++++ Data supplied

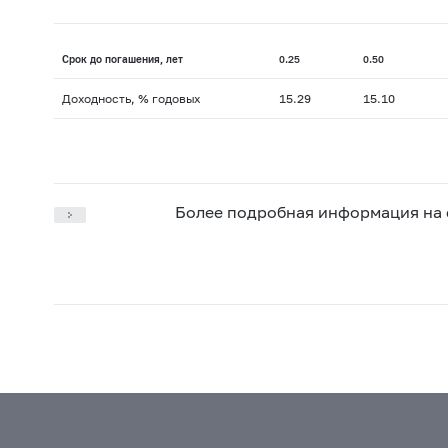
Срок до погашения, лет
0.25
0.50
Доходность, % годовых
15.29
15.10
Более подробная информация на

++++++++

▶ [About this exercise]: A verbatim reproduction of each entry is expected, with every picture omitted.

▶ [Response to this task]:
Срок до погашения, лет
0.25
0.50
Доходность, % годовых
15.29
15.10
Более подробная информация на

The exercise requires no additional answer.